An Alabama police officer has begged lawmakers not to criminalise the “hero” doctors who supported his teenage daughter as she came out as transgender.

David Fuller, a sergeant with the Gadsden Police Department, addressed the Alabama House Judiciary Committee as it considered a bill that would make it a felony to prescribe puberty blockers or other forms of transgender therapy to minors.

After his wife died Fuller was left raising three children as a single father; when one of them told him she was transgender at age 16, he was absolutely floored.

“To say I was shocked was an understatement,” he said, according to AL.com.

He quickly realised that his child needed expert help, which thankfully he found at UAB medicine in Birmingham, Alabama.

Five years on, Fuller told the panel that he could not comprehend penalising the professionals who helped him and his daughter navigate such a difficult journey.

“They made us feel like we weren’t alone, that we were normal in an abnormal situation and they could help us,” Fuller said. “They didn’t push anything on us. Just the opposite. They reeled us in at every step.

“They made sure it was baby steps. It’s been a five-year process now and they haven’t pushed anything on us. Just the opposite.
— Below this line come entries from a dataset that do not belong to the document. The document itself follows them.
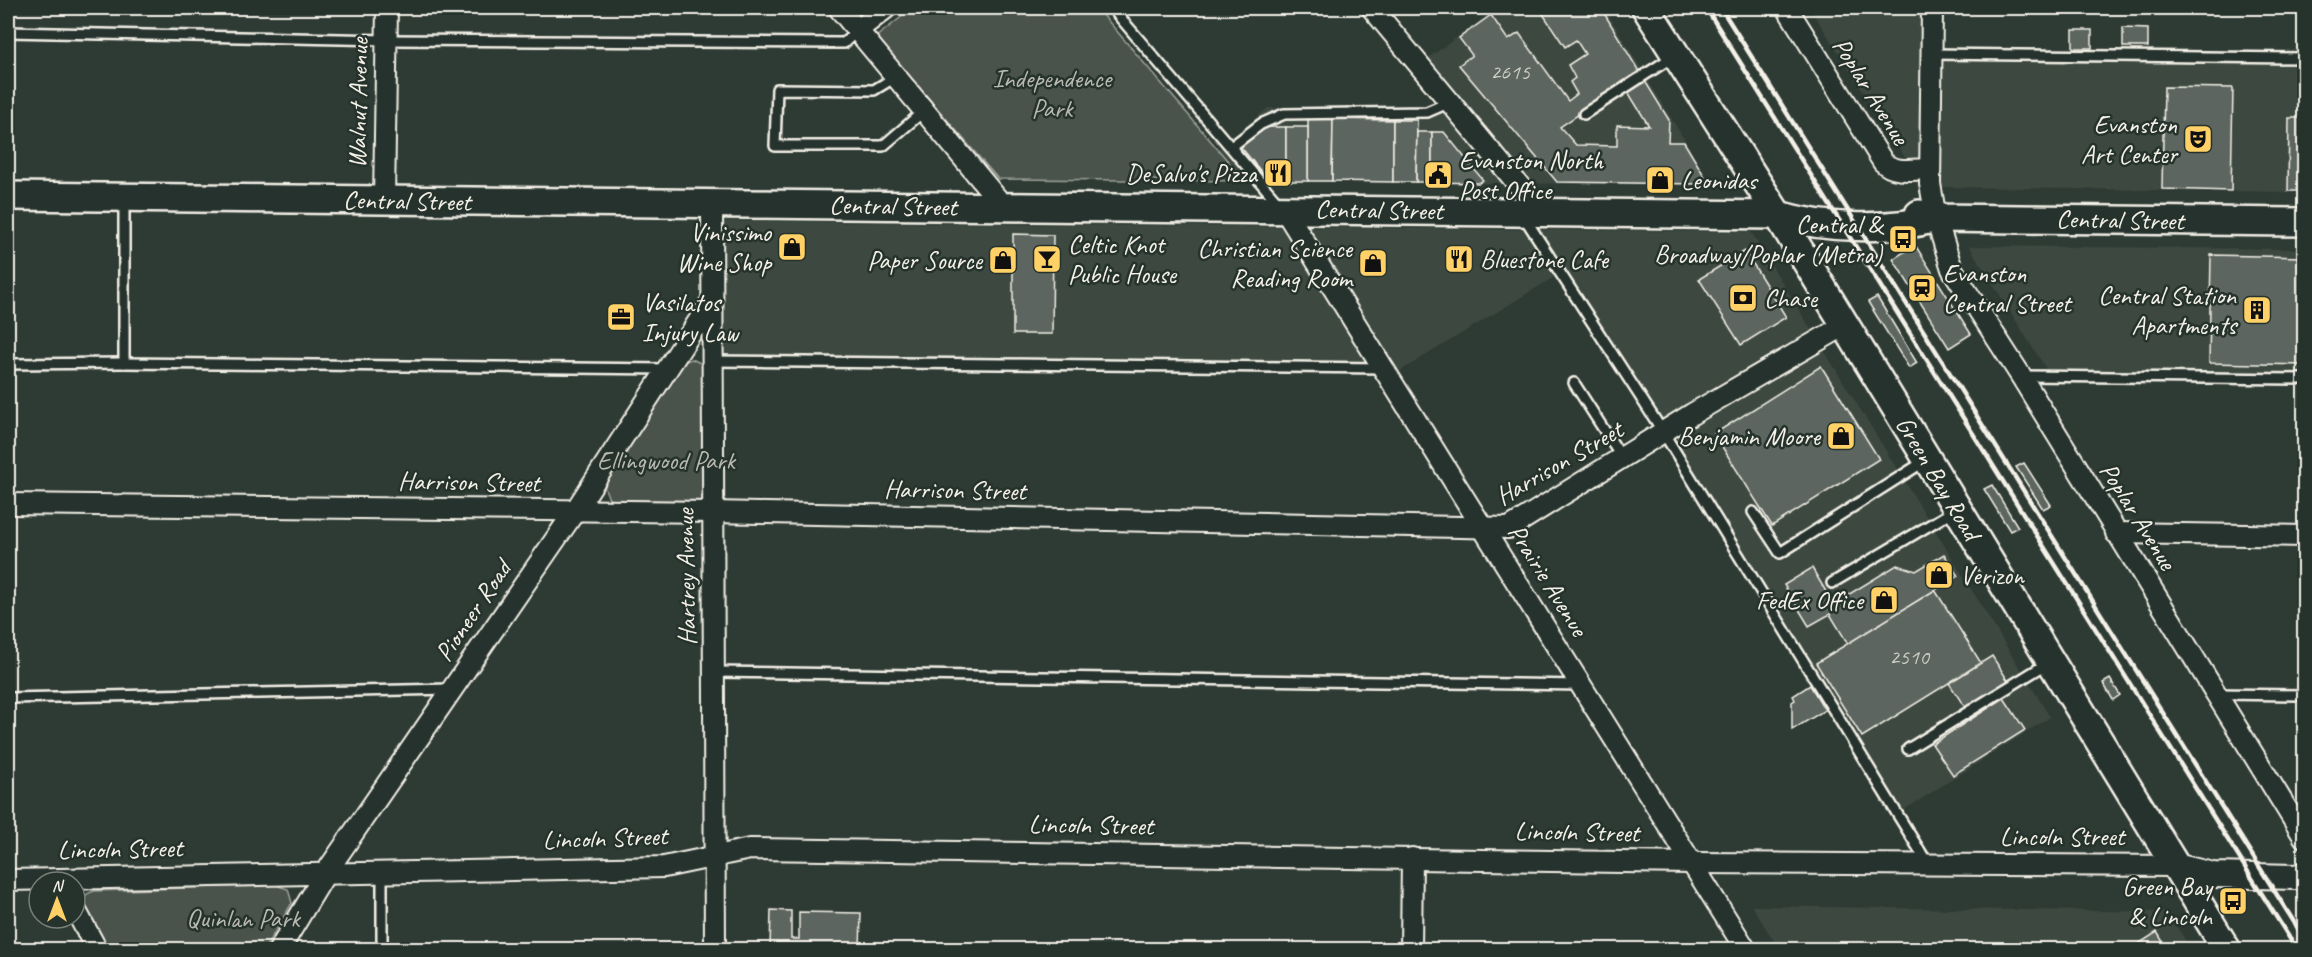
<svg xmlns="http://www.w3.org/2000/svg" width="2312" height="957" viewBox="0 0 2312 957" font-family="Caveat,sans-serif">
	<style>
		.built { fill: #3c4841 }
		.green { fill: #48524c; stroke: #9ea29a; stroke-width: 1.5 }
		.building { fill: #5c655e; stroke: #f4f1e8; stroke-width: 1.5 }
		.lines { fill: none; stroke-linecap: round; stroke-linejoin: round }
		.service-casing { stroke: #f4f1e8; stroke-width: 14 }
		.minor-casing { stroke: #f4f1e8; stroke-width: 24 }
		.tertiary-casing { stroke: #f4f1e8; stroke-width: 28 }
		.secondary-casing { stroke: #f4f1e8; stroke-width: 32 }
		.service { stroke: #26332d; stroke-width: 9 }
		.minor { stroke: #26332d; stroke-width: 20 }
		.tertiary { stroke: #26332d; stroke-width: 24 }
		.secondary { stroke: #26332d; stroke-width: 27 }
		.rail { stroke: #f4f1e8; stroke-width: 4.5 }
		.labels { text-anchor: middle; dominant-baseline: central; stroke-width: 5; stroke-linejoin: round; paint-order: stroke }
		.number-label { font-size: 22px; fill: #cecec6 }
		.park-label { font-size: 26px; fill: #b8b9b1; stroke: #26332d }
		.street-label { font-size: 26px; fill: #f4f1e8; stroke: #26332d }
		.poi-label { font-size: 26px; fill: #f4f1e8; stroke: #26332d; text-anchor: end }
	</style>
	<rect width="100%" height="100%" fill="#2e3b34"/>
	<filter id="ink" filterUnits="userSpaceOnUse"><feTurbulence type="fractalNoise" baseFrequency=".0167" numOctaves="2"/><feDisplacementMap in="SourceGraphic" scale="12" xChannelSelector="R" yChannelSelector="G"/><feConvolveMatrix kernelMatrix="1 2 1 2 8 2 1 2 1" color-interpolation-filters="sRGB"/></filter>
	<g filter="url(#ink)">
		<!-- built -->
		<g class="built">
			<polygon points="1498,8 1604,8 1712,185 1245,181 1218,149 1268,108 1451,109 1417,66"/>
			<polygon points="1810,8 1930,8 1928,52 2304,58 2304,192 1942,187 1942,158 1906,159"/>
			<polygon points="720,221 1751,232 2050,717 1896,815 1559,274 1392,376 1387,366 720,358"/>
			<polygon points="1969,246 2304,249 2304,384 2055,383"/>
			<polygon points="1752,906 2167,912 2191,949 1779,949"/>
		</g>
		<!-- green -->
		<g class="green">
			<polygon points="913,8 1097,8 1245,181 998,179 876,37"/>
			<polygon points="692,359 704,365 706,498 697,502 615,501 609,499 604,486 607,478 680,363"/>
			<polygon points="275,885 288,889 292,903 264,950 106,949 82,903 87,894 94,891"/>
		</g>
		<!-- building -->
		<g class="building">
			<polygon points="1539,8 1601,8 1640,73 1560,127 1576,145 1617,146 1617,125 1649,126 1628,92 1645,81 1669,120 1668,142 1684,142 1705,177 1702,184 1557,182 1459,65 1472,55 1459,38 1491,15 1508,40 1519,33 1568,101 1577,94 1570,82 1575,78 1568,65 1585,54 1576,40 1565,47"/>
			<polygon points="2123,28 2148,29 2148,47 2123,47"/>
			<rect x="2073" y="30" width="19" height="18"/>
			<polygon points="2164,87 2233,88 2231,191 2162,189"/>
			<polygon points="2289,118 2304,118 2304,191 2288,191"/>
			<polygon points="1308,119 1333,119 1332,181 1308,181"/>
			<polygon points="1333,119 1393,120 1393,182 1332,181"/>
			<polygon points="1393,120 1417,120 1416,182 1393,182"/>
			<polygon points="1263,127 1286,127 1286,181 1268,180 1240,146"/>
			<rect x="1286" y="127" width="22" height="54"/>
			<polygon points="1417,132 1432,132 1432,182 1416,182"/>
			<polygon points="1432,132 1444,132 1483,180 1479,183 1432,182"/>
			<polygon points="1013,234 1053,235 1052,334 1013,334"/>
			<polygon points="1915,245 1971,334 1949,348 1893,259"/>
			<polygon points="1745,251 1786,317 1741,345 1699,279"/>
			<polygon points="2211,255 2304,257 2304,365 2209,363"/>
			<polygon points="1877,297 1917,363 1909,368 1868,302"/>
			<polygon points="1821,366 1879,459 1772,526 1714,434"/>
			<polygon points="2024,463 2051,505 2043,509 2016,467"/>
			<polygon points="1992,485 2018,527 2010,531 1984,489"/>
			<polygon points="1944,554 1958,576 1848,644 1830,614 1809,626 1784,585 1812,568 1831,600 1838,601 1897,565 1916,571"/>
			<polygon points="1935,590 1981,663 1862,737 1816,663"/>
			<polygon points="1992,656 2009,682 1966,709 1949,683"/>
			<polygon points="2110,679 2120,695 2113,700 2103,683"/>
			<polygon points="1810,685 1825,710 1792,730 1792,702 1795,700 1793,696"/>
			<polygon points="2004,698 2025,730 1953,775 1932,744"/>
			<polygon points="771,910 791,911 791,939 799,939 799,912 861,913 860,950 770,950"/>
			<polygon points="2157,932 2168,950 2129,950"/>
		</g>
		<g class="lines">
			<!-- service casing -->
			<g class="service-casing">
				<g id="service">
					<polyline points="1112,8 1279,204"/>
					<polyline points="8,32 387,40 844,43 858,30"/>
					<polyline points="1931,54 2304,58"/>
					<polyline points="897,76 874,90 777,89 775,146 883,146 925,110"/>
					<polyline points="1584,114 1674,56"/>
					<polyline points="1231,147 1261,124 1284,114 1427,112 1450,102"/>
					<polyline points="1524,217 1663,432 1928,864"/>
					<polyline points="711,361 1384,368"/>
					<polyline points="124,363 124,200"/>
					<polyline points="8,364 124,363 667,369"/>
					<polyline points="2021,376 2304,379"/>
					<polyline points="1574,383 1622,458"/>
					<polyline points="1753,512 1780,553 1925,461"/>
					<polyline points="1832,583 1955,510"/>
					<polyline points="714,672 1581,685"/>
					<polyline points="2216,694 2304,695"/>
					<polyline points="8,698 452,689"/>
					<polyline points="1908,749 2048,663"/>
					<polyline points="382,950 382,873"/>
				</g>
			</g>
			<!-- minor casing -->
			<g class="minor-casing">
				<g id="minor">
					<polyline points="839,8 1004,207"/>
					<polyline points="1372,8 1541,212"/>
					<path d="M1787,8L1883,162C1894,174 1915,169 1930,169"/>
					<polyline points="1932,8 1930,184 1936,218 1952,269 2021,376 2304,837"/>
					<polyline points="858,30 886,8"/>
					<polyline points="384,200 387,8"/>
					<polyline points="712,204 715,950"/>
					<polyline points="1284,209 1746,950"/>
					<polyline points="8,504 713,512 1509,528 1692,414 1845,325"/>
					<polyline points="2116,533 2304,536"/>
					<polyline points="8,880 664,867 750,849 1691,863 2175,866"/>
					<polyline points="75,909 97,950"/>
					<polyline points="279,950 325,874 575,511 711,302"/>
					<polyline points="1411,950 1412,858"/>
				</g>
			</g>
			<!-- tertiary casing -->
			<g class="tertiary-casing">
				<polyline id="tertiary" points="2175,866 2213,875 2296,877 2304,874"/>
			</g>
			<!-- secondary casing -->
			<g class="secondary-casing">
				<g id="secondary">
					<polyline points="1646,8 1778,215 2227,950"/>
					<path d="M8,196L1778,215C1825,229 1890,231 1936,218"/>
					<polyline points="1919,214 1936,218 2304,222"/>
				</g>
			</g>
			<!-- service -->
			<use href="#service" class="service"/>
			<!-- minor -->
			<use href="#minor" class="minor"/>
			<!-- tertiary -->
			<use href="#tertiary" class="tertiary"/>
			<!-- secondary -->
			<use href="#secondary" class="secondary"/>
			<!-- rail -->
			<g class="rail">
				<polyline points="1706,8 2297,950"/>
				<polyline points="1721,8 2304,938"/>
			</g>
		</g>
	</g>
	<!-- icons -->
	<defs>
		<g id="theatre-square" transform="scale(1.5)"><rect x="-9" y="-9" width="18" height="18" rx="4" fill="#ffd166" stroke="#26332d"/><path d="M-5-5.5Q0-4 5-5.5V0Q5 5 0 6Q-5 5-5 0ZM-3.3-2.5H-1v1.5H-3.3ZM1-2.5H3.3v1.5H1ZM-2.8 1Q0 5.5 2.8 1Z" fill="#111"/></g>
		<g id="restaurant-square" transform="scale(1.5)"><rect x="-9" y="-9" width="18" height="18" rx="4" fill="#ffd166" stroke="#26332d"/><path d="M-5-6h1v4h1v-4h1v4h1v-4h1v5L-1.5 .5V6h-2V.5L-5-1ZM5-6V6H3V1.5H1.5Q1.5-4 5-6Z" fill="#111"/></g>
		<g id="civic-square" transform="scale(1.5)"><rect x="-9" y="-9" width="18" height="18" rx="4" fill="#ffd166" stroke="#26332d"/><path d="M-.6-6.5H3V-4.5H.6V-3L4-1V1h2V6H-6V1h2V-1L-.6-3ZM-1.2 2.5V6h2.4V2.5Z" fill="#111"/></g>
		<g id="shop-square" transform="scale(1.5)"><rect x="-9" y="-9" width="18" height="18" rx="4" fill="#ffd166" stroke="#26332d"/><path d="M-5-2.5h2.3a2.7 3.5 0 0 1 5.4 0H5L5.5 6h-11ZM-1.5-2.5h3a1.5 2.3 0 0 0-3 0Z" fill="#111"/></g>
		<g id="bus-square" transform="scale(1.5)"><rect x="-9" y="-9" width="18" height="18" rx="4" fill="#ffd166" stroke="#26332d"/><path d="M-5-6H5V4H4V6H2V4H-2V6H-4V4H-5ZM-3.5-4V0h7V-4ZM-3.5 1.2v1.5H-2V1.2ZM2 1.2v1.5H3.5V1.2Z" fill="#111"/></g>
		<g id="bar-square" transform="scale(1.5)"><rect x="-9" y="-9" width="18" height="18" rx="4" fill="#ffd166" stroke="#26332d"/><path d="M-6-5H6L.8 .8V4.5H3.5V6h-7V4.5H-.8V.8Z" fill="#111"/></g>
		<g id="station-square" transform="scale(1.5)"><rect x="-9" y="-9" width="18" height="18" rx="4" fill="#ffd166" stroke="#26332d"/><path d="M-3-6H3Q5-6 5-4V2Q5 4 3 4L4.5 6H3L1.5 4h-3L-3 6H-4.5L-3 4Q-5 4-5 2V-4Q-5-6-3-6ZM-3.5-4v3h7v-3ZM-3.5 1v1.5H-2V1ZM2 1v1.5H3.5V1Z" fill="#111"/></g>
		<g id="bank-square" transform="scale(1.5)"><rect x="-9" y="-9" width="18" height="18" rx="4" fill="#ffd166" stroke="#26332d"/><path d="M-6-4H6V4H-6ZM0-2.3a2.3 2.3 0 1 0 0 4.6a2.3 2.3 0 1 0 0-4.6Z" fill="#111"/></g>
		<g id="building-square" transform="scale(1.5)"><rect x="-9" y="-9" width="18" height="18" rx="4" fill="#ffd166" stroke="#26332d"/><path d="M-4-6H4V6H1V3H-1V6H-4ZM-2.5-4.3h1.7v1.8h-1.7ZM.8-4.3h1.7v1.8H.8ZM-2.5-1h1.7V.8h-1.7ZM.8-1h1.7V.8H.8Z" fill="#111"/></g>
		<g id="office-square" transform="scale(1.5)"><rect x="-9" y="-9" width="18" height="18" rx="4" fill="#ffd166" stroke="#26332d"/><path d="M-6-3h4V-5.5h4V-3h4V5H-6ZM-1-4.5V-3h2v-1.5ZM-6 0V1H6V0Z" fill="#111"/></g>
	</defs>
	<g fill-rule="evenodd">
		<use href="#theatre-square" x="2198" y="139"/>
		<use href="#restaurant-square" x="1278" y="173"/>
		<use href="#civic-square" x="1438" y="175"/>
		<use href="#shop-square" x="1660" y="180"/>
		<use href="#bus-square" x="1903" y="239"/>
		<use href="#shop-square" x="792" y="247"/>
		<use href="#bar-square" x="1047" y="259"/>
		<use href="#restaurant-square" x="1459" y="259"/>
		<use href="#shop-square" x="1003" y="260"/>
		<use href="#shop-square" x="1373" y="263"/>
		<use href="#station-square" x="1922" y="288"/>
		<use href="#bank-square" x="1743" y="298"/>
		<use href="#building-square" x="2257" y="310"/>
		<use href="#office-square" x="621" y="317"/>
		<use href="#shop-square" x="1841" y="436"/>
		<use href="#shop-square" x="1939" y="575"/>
		<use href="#shop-square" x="1884" y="600"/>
		<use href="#bus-square" x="2233" y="901"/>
	</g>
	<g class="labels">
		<!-- number labels -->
		<g class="number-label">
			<text x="1510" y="72">2615</text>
			<text x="1909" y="657">2510</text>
		</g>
		<!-- park labels -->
		<g class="park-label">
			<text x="1052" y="78">Independence<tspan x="1052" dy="30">Park</tspan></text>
			<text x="666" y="460">Ellingwood Park</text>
			<text x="243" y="918">Quinlan Park</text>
		</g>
		<!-- street labels -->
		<g class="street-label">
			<text transform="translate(1871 91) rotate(58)">Poplar Avenue</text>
			<text transform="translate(358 103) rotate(-89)">Walnut Avenue</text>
			<text transform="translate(407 201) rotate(1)">Central Street</text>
			<text transform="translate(893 206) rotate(1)">Central Street</text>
			<text transform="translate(1379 210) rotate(1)">Central Street</text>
			<text transform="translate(2120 220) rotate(1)">Central Street</text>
			<text transform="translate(1559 463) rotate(-30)">Harrison Street</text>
			<text transform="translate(1938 478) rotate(59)">Green Bay Road</text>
			<text transform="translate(469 482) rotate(1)">Harrison Street</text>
			<text transform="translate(955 490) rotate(1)">Harrison Street</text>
			<text transform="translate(2138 516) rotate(58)">Poplar Avenue</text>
			<text transform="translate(686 577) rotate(-91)">Hartrey Avenue</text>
			<text transform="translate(1548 580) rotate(58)">Prairie Avenue</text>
			<text transform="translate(473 611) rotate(-56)">Pioneer Road</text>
			<text transform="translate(1091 825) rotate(1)">Lincoln Street</text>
			<text transform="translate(1577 832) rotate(1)">Lincoln Street</text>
			<text x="2062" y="836">Lincoln Street</text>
			<text transform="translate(605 838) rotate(-2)">Lincoln Street</text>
			<text transform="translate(120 849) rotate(-1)">Lincoln Street</text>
		</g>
		<!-- poi labels -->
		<g class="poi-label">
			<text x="2177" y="124">Evanston<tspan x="2177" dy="30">Art Center</tspan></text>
			<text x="1459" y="160" text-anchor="start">Evanston North<tspan x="1459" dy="30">Post Office</tspan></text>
			<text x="1257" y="173">DeSalvo's Pizza</text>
			<text x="1681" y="180" text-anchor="start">Leonidas</text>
			<text x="1882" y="224">Central &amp;<tspan x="1882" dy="30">Broadway/Poplar (Metra)</tspan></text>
			<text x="771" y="232">Vinissimo<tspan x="771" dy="30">Wine Shop</tspan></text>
			<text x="1068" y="244" text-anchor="start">Celtic Knot<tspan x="1068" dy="30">Public House</tspan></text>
			<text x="1352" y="248">Christian Science<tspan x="1352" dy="30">Reading Room</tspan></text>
			<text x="1480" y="259" text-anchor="start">Bluestone Cafe</text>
			<text x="982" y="260">Paper Source</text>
			<text x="1943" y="273" text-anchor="start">Evanston<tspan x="1943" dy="30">Central Street</tspan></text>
			<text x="2236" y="295">Central Station<tspan x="2236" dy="30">Apartments</tspan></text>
			<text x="1764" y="298" text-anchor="start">Chase</text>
			<text x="642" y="302" text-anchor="start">Vasilatos<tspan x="642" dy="30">Injury Law</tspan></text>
			<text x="1820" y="436">Benjamin Moore</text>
			<text x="1960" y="575" text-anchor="start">Verizon</text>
			<text x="1863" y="600">FedEx Office</text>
			<text x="2212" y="886">Green Bay<tspan x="2212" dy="30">&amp; Lincoln</tspan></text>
		</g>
	</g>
	<!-- margin -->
	<rect width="2312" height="957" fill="none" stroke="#26332d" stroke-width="30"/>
	<rect x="15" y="15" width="2282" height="927" fill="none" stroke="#f4f1e8" stroke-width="2" filter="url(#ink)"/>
	<!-- north arrow -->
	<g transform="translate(57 900)"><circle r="28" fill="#26332d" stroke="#787f78" stroke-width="1.5"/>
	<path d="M0-4.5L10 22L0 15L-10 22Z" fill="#ffd166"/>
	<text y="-9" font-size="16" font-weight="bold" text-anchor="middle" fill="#f4f1e8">N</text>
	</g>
</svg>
And they are angels to me.

“And as a police officer, you’re asking me to someday put handcuffs on these people that are heroes in my life? … Please, don’t ask me to do that.”

The bill, dubbed the Alabama Vulnerable Child Compassion and Protection Act, could see doctors face up to 10 years in prison if they provide gender-affirming treatment to trans youth like Fuller’s daughter.

As it prepares to vote on the bill in the coming weeks, the judiciary committee heard arguments from seven other people at the public hearing.

Among them was a Montgomery paediatrician Dr Den Trumbull, who claimed that transgender minors would benefit from parents who ignored their trans identity and forced the gender they were assigned at birth on to them.

Claiming that teenagers lack the maturity to make decision about receiving hormone therapy, he insisted: “Our gender-confused children need help. But not this form of misguided therapy.”

But Dr Morissa Ladinsky, associate professor of paediatrics at UAB Medicine, said the treatment is part of established, evidence-based standards of care that promote good health for trans youth.

“These youth are not mentally ill. They’re not jumping on a trend,” she said. “They’re real. They’re ordinary and loving people. Just their inner sense of gender may differ from their sex assigned at birth.”

A landmark study released this month proved that the majority of trans teens who take puberty blockers feel happier, more comfortable, and had better relationships with family and peers as a result of the treatment.

It corroborated an earlier study which examined the correlation between suicide risk and access to puberty blockers, definitively proving that the drugs really do save lives.